Father J. Ronald Knott
This man welcomes sinners and eats with them. Luke 15:2
One of the things I find fascinating about Jesus was his ability to find goodness in the worst of people and affirm it. This realization is one of the main reasons I decided to start writing this column because I felt too many religious people were “mousing for vermin,” looking for sins to condemn, rather than goodness to affirm.
Because Jesus was constantly on the lookout for goodness to affirm, what was right with people instead of what was wrong with them, he was condemned. Because he “welcomed sinners and ate with them,” he was assumed guilty by association and was thereby labeled a “glutton and a drunkard.”
One of the questions that comes up over and over again in my life as a priest is this one. “How do I influence people to move from where they are to where God wants them to be? Do I condemn the “hell” out of them or do I love the “hell” out of them?” Jesus seems to have chosen the latter.
In psychology, there is a phenomenon called “confirmation bias.” It is the tendency of people to favor information that confirms their beliefs or hypotheses. As a result, people gather evidence and remember information selectively, and interpret it in a biased way. The biases are stronger for emotionally charged issues and for deeply entrenched beliefs.
In other words, we tend to see what we want to see. Is the glass half full or half empty? That depends on the one looking at it, doesn’t it? If you say it is half full, you are probably focusing on the liquid in the bottom of the glass. If you say it is half empty, you are probably focusing on the air in the top of the glass.
This seems to explain why Jesus and the Pharisees could encounter the same people and see them very differently. When encountering the woman caught in adultery, all the Pharisees saw was a sinner deserving punishment.
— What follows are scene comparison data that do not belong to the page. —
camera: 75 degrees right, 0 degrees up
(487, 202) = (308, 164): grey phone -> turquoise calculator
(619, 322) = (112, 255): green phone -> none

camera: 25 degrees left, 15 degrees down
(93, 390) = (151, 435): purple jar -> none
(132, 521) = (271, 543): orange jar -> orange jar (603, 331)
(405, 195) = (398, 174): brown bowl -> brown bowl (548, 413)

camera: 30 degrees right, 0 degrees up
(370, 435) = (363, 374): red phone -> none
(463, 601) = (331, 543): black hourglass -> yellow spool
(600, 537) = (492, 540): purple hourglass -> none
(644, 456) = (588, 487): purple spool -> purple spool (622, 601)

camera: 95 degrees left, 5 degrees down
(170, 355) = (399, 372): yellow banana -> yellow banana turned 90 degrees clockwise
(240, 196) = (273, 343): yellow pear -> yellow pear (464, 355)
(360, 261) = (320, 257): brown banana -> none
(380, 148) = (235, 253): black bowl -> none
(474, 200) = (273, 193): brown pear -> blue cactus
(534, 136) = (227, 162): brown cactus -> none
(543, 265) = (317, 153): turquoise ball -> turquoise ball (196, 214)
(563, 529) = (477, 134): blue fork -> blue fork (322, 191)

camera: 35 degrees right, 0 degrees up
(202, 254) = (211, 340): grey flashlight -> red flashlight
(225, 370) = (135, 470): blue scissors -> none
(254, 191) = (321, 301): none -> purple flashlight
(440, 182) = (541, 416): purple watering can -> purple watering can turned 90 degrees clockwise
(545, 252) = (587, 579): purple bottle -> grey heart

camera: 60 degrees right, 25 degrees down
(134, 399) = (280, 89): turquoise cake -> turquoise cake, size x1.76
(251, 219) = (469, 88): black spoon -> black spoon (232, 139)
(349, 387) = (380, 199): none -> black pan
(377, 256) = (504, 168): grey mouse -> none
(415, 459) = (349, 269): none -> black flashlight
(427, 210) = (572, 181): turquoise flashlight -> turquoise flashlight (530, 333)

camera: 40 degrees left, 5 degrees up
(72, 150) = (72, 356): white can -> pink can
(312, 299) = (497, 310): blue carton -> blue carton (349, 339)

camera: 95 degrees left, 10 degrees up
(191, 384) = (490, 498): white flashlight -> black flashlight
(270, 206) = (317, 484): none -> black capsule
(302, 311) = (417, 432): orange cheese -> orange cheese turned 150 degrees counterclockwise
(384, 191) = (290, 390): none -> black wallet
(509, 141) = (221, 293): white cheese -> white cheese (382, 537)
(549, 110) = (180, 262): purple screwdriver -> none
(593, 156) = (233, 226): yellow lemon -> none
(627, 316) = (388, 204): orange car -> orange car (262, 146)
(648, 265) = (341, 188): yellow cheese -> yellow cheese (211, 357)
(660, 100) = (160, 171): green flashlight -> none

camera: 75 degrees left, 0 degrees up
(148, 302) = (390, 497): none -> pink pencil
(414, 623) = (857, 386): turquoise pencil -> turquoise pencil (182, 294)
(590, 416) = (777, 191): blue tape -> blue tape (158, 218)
What Jesus saw was someone who had sinned, but someone who was more than her sin.
When you publish material like I have been doing, you periodically get raked over the coals for affirming people’s strengths, rather than condemning their weaknesses.
I got a very angry letter recently for a speech I gave about a family that does much for our church and community. I thanked them for their generosity. Because they support one cause that is in conflict with the teachings of the church, I was basically told that I should never say anything good about them publicly.
During Archbishop Kelly’s wake in the Cathedral, a very angry letter appeared in the Courier-Journal stating that because he had failed to handle the local sexual abuse scandal appropriately, his life should not be celebrated. We who celebrated his life were not celebrating his weaknesses, but his strengths. When I die, I hope people will do the same for me.